Production for ‘The Devil’s Harvest’ took 3 days starting in some community owned woods in Uckfield which saved us having to compete with dog walkers and joggers. As it was outside and we had a cast and crew of about 20, I organised hot food to be delivered thanks hugely to my partner Anne. I couldn’t pay anyone so I had to feed them well! My brother, Luke, is a games producer and an organisation whizkid so I pulled him in as production manager and he helped run the show along with Thom O’Driscoll, the First AD. After unfortunately having to part ways with my first DOP I put an ad on shooting people and found Jonathan Nicol who had a superb showreel and we both had the same vision for the film. Jonathan really upped my game, the Director/DOP relationship is a complex one as it’s never the same. I knew with Jonathan that if I stepped back or slacked off at any point he’d jump in and take over. I don’t mean that negatively at all. He was just super efficient, creative and professional. The sound recordist and mixer was John Valledy who I’d worked with on some corporate work. We’d bonded over Lynch. He did a great job, particularly with the sound mix. A very good and long time friend, Jeff Stonehouse, who is an ambient artist, created the music bed and we weaved that in with the mix to keep things organic.

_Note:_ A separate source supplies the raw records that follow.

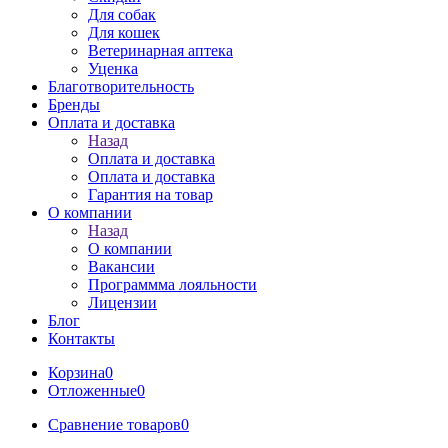
Для собак
Для кошек
Ветеринарная аптека
Уценка
Благотворительность
Бренды
Оплата и доставка
Назад
Оплата и доставка
Оплата и доставка
Гарантия на товар
О компании
Назад
О компании
Вакансии
Программма лояльности
Лицензии
Блог
Контакты
Корзина
0
Отложенные
0
Сравнение товаров
0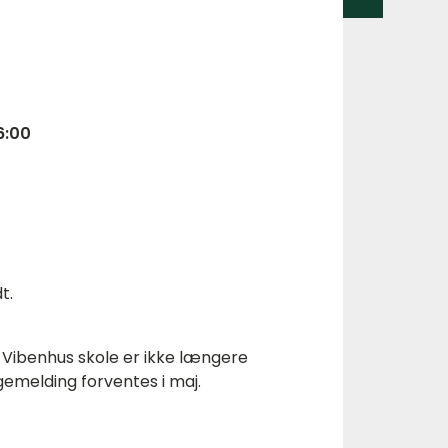
6:00
t.
. Vibenhus skole er ikke længere
agemelding forventes i maj.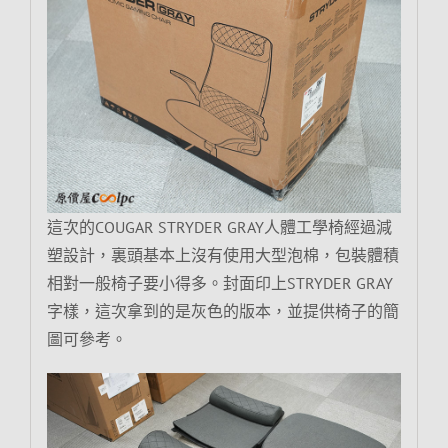
這次的COUGAR STRYDER GRAY人體工學椅經過減
塑設計，裏頭基本上沒有使用大型泡棉，包裝體積
相對一般椅子要小得多。封面印上STRYDER GRAY
字樣，這次拿到的是灰色的版本，並提供椅子的簡
圖可參考。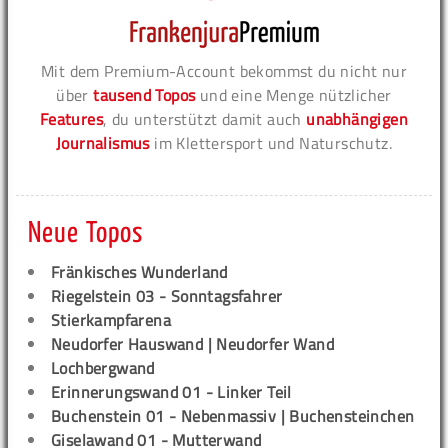
Mit dem Premium-Account bekommst du nicht nur
über
tausend Topos
und eine Menge nützlicher
Features
, du unterstützt damit auch
unabhängigen
Journalismus
im Klettersport und Naturschutz.
Neue Topos
Fränkisches Wunderland
Riegelstein 03 - Sonntagsfahrer
Stierkampfarena
Neudorfer Hauswand | Neudorfer Wand
Lochbergwand
Erinnerungswand 01 - Linker Teil
Buchenstein 01 - Nebenmassiv | Buchensteinchen
Giselawand 01 - Mutterwand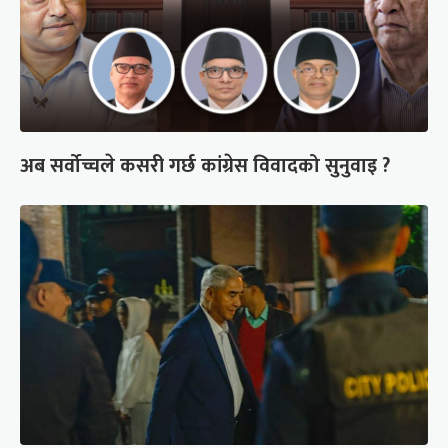
अब सर्वोच्चले कसरी गर्छ कांग्रेस विवादको सुनुवाइ ?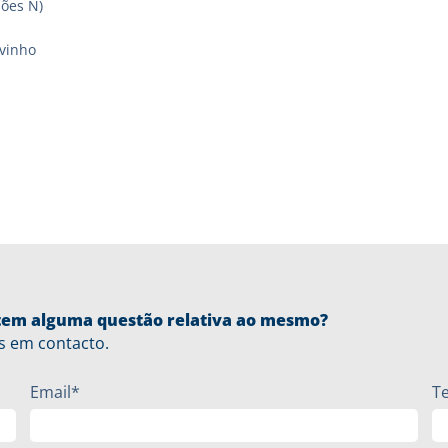
sões N)
vinho
u tem alguma questão relativa ao mesmo?
s em contacto.
Email*
T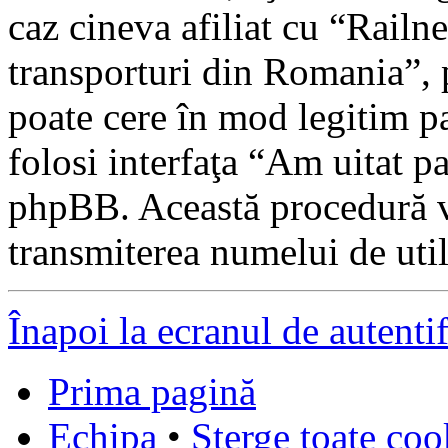
caz cineva afiliat cu “Railnet
transporturi din Romania”, 
poate cere în mod legitim pa
folosi interfaţa “Am uitat p
phpBB. Această procedură v
transmiterea numelui de utili
Înapoi la ecranul de autenti
Prima pagină
Echipa
•
Şterge toate coo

When it came to the edit I cut the film myself in Final Cut Pro (sorry, Premiere fans) and, through an old contact of mine, Andy, was lucky enough to get it graded at The Moving Picture Company in Soho by Philip Hambi. We hit it off straight away and it was an amazing experience to be able to sit in a suite grading my film in the same building that worked on Dune, Blade Runner 2049 and other massive features.

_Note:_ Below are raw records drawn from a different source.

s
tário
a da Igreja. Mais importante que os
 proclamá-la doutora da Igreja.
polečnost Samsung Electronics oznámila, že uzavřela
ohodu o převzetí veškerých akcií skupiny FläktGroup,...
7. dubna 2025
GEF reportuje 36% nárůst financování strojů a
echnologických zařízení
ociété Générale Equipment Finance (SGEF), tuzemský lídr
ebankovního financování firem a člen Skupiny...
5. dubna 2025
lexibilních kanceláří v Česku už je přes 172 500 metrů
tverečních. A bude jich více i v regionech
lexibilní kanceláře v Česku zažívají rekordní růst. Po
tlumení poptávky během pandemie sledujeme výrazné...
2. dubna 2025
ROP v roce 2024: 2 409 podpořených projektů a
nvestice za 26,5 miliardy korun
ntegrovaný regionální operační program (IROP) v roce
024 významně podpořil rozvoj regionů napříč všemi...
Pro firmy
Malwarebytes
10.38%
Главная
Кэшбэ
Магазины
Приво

Can you tell us more about your experience of working with the actors?

At the time I was less comfortable working with actors than directing camera so I consider myself lucky that I had such good talent involved. Fintan Shevlin and Cerys Knighton I’ve worked with previously and they are both very gifted and professional. I had them in mind from script stage. Matthew Jure who played the dad was a firecracker in terms of performance and gave me loads to work with. Dave Pepper revealed a green man tattoo on his arm at the audition so I knew he HAD to be my Rotten Man. I pay attention to those kind of synchronicities. The two boys, Sam and Monty, were absolutely superb – it wouldn’t work without them – and they handled the shoot day like professionals.

What do you hope for your film?

I feel that ‘The Devil’s Harvest’ is the first film I’ve made that really expresses who I am as a filmmaker. The process I developed on the course helped me join the dots from the initial idea through to the finished film. Of course, I see things that bug me about the film that I’d like to have done differently but there’s no point looking backwards. As a good friend of mine says, wipe your mouth and move on. I developed ‘The Devil’s Harvest’ idea into a feature script which became my final dissertation piece and I’d love to direct that some day and I’m trying to work out the finance now, how to step up to a feature. My plan is to keep my ideas complex but the practicalities simple and cheap. As I love the uncanny that’s not so tricky as it needs to be grounded in reality rather than involve huge CGI work. In the meantime I’m working on another short that blurs psychological realism with the supernatural and a micro budget feature that’s a cross between Funny Games and Invasion of the Body Snatchers. I’m excited about both of them and that’s a good place to be. It’s lovely to have the film in festivals but, as Alan Moore says, the important thing is to keep going and get the damn things made. I may have found my voice a little late but I’ve only just got started. Hopefully what I do will be good and other people will like it.